ACTIVITY
Copy from the first line below down to and including the line with "Stephen King". Skip the pictures.

DATA PROVIDED
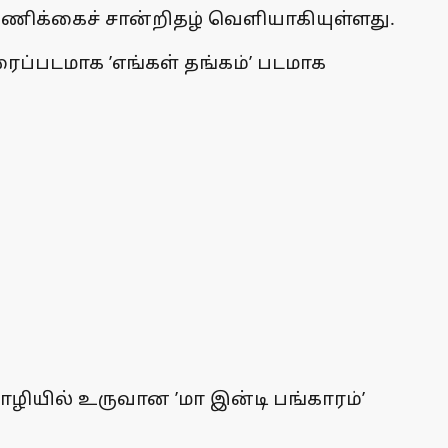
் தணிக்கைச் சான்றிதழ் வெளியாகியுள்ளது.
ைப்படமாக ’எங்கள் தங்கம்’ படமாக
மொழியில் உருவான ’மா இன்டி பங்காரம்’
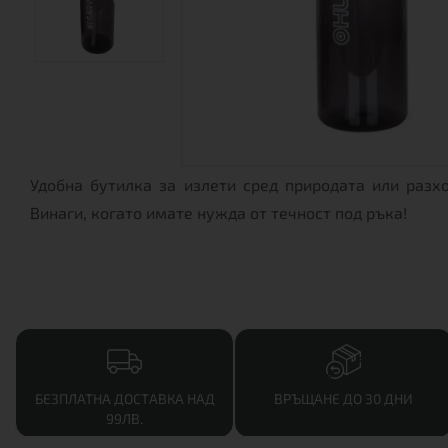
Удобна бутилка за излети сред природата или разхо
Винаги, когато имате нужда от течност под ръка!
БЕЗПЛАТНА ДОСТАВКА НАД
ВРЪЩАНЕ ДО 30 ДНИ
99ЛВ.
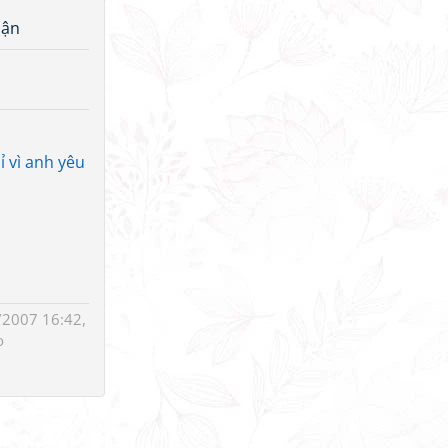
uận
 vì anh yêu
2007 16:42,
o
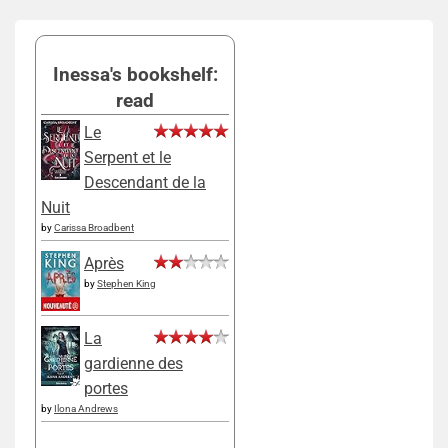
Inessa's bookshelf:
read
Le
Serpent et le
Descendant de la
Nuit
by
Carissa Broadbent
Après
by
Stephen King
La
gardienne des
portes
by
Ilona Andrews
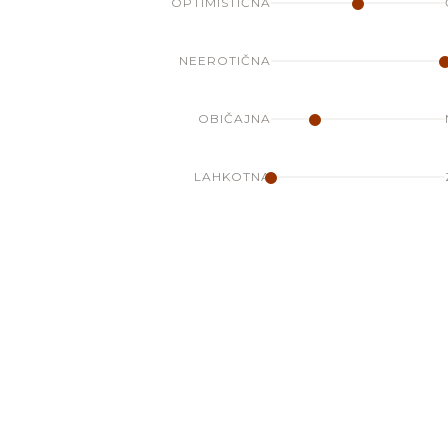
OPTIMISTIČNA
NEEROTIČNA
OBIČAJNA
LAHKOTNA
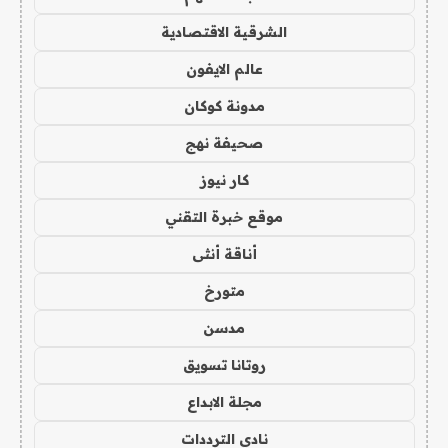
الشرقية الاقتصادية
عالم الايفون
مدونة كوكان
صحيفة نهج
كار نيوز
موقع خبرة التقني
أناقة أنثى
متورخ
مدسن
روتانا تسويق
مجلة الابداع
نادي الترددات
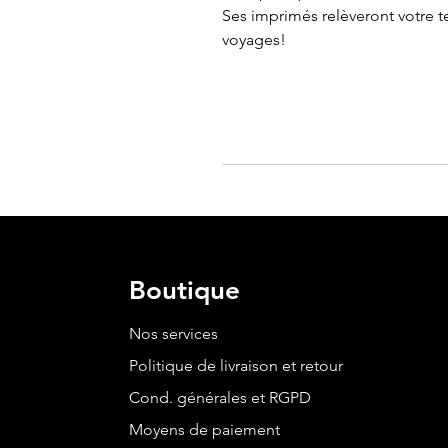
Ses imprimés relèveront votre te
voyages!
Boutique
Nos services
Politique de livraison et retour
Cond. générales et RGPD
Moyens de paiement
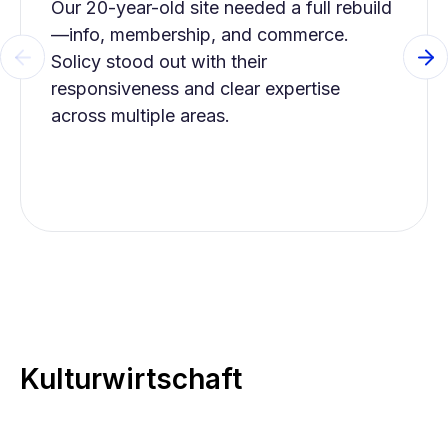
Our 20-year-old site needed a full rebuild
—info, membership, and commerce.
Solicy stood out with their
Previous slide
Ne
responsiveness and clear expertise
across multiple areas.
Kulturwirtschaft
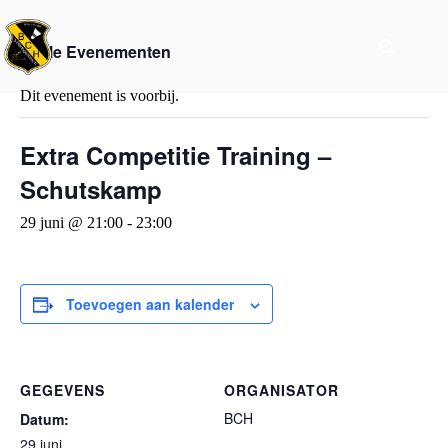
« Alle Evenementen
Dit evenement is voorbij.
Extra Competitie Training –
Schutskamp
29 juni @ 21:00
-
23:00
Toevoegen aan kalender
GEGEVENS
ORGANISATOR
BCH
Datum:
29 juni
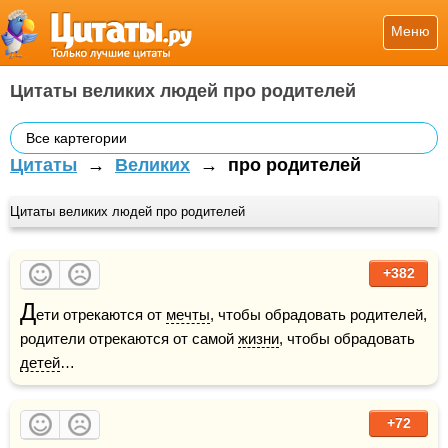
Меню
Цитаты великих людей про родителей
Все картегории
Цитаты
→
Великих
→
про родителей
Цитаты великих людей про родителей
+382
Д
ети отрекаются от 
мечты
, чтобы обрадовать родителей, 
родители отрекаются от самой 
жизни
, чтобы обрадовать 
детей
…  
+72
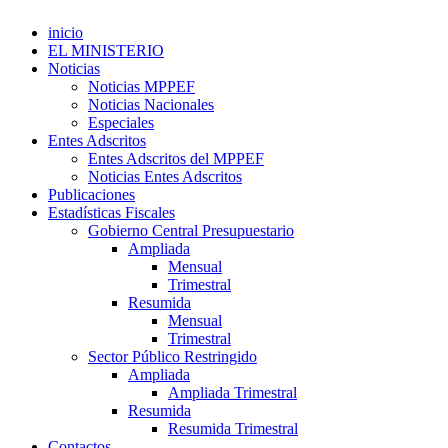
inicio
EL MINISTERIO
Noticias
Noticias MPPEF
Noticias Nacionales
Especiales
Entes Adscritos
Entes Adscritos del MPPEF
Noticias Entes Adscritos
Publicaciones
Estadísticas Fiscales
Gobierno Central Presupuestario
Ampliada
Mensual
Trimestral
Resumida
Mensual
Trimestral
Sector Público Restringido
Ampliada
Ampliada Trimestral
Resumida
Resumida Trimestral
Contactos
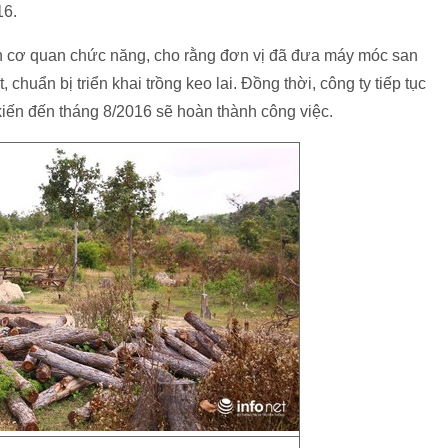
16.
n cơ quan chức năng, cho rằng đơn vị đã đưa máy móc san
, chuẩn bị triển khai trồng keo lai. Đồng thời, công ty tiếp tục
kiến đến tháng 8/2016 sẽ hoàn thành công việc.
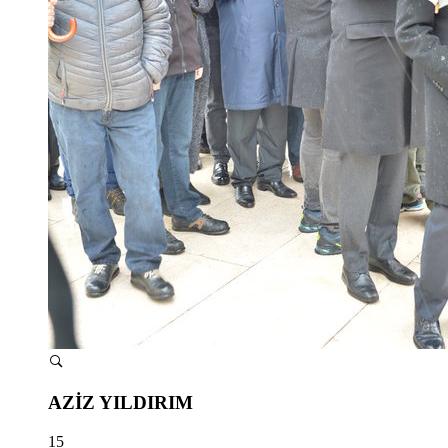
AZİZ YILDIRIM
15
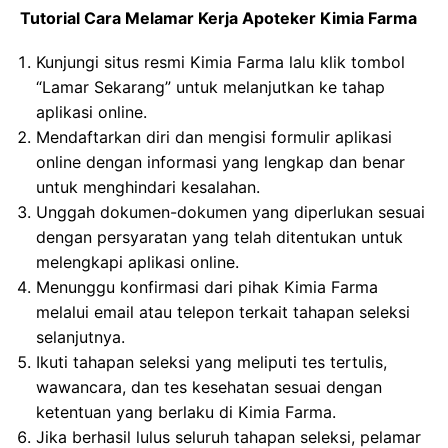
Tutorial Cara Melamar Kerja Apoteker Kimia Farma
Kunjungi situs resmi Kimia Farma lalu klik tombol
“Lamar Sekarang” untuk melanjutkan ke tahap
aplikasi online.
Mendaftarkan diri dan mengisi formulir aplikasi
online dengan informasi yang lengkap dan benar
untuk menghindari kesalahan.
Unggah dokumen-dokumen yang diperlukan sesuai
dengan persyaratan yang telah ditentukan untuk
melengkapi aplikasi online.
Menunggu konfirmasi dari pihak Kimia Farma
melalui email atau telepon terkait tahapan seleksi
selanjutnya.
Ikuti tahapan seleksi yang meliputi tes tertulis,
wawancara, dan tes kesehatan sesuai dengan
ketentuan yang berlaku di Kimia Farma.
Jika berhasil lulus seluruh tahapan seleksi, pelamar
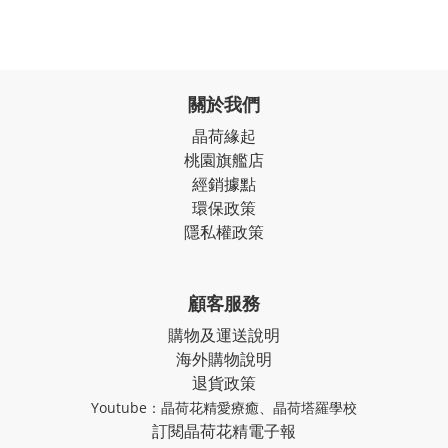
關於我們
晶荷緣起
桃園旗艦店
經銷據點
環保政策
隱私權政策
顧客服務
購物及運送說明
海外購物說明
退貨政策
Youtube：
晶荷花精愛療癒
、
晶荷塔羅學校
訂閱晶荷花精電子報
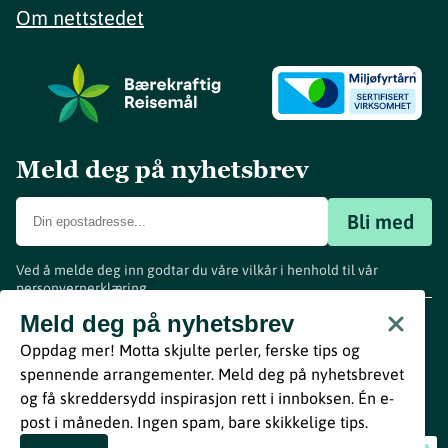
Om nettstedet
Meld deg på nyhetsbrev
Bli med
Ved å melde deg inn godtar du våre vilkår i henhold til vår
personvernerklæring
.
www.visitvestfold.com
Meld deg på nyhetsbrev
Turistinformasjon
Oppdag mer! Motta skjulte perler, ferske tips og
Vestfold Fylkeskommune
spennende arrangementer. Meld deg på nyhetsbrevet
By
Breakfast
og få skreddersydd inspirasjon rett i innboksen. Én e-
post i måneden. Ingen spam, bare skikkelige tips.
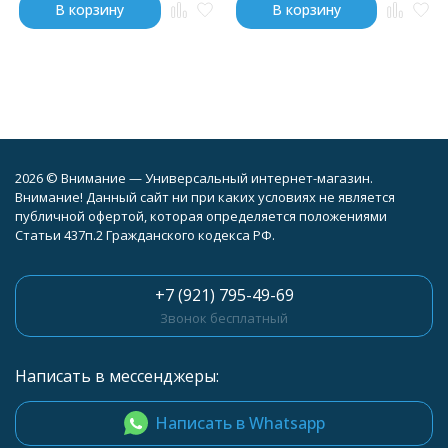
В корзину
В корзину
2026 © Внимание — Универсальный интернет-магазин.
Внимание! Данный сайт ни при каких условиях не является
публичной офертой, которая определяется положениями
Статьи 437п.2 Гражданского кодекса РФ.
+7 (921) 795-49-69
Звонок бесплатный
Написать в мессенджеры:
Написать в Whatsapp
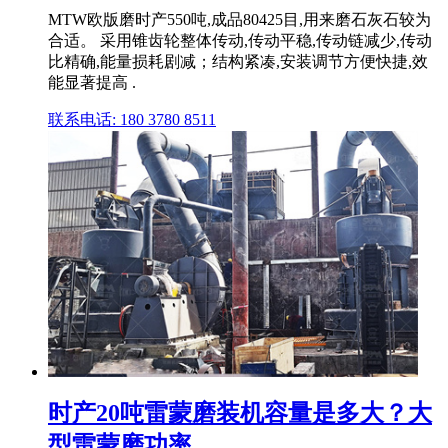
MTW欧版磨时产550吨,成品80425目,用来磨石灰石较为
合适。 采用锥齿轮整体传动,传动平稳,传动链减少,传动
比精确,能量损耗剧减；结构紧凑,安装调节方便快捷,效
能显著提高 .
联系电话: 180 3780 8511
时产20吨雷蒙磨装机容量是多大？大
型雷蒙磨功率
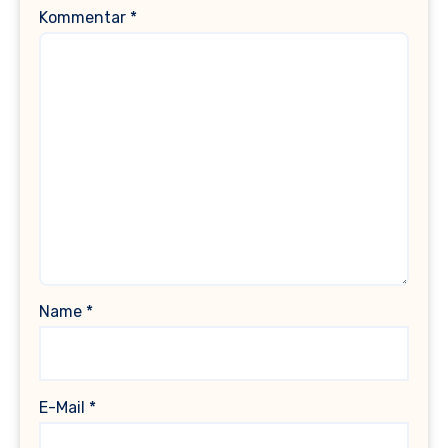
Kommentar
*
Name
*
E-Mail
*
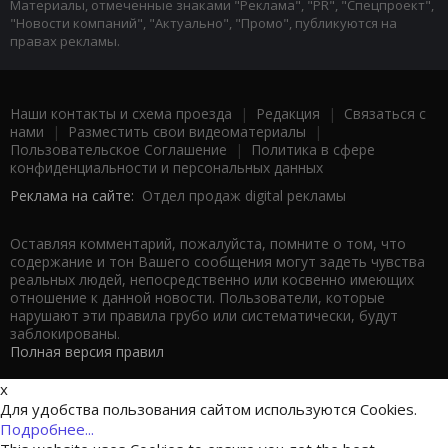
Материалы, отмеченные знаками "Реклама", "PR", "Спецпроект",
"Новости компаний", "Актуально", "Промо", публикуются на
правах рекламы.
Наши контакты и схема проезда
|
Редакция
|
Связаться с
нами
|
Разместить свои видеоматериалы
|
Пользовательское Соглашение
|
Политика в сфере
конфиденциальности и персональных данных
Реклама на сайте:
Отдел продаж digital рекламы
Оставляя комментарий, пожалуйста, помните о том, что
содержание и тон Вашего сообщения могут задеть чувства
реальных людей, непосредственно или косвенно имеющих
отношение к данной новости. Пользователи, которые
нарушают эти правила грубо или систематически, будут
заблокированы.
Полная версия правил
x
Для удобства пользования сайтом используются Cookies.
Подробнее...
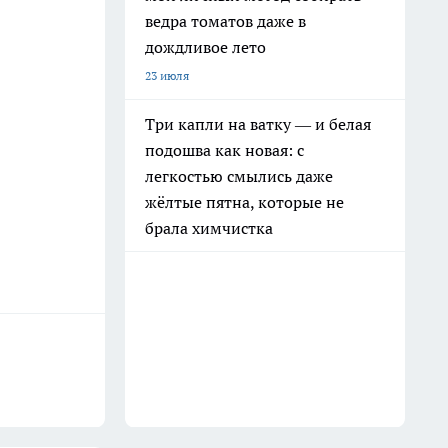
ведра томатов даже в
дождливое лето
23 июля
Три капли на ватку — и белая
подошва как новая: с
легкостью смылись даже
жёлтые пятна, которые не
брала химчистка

TASK OUTPUT
் தணிக்கைச் சான்றிதழ் வெளியாகியுள்ளது.
ைப்படமாக ’எங்கள் தங்கம்’ படமாக
மொழியில் உருவான ’மா இன்டி பங்காரம்’
Удобна бутилка за излети сред природата или разхо
Винаги, когато имате нужда от течност под ръка!
БЕЗПЛАТНА ДОСТАВКА НАД
ВРЪЩАНЕ ДО 30 ДНИ
99ЛВ.
uận
 vì anh yêu
2007 16:42,
o
Inessa's bookshelf:
read
Le
Serpent et le
Descendant de la
Nuit
by
Carissa Broadbent
Après
by
Stephen King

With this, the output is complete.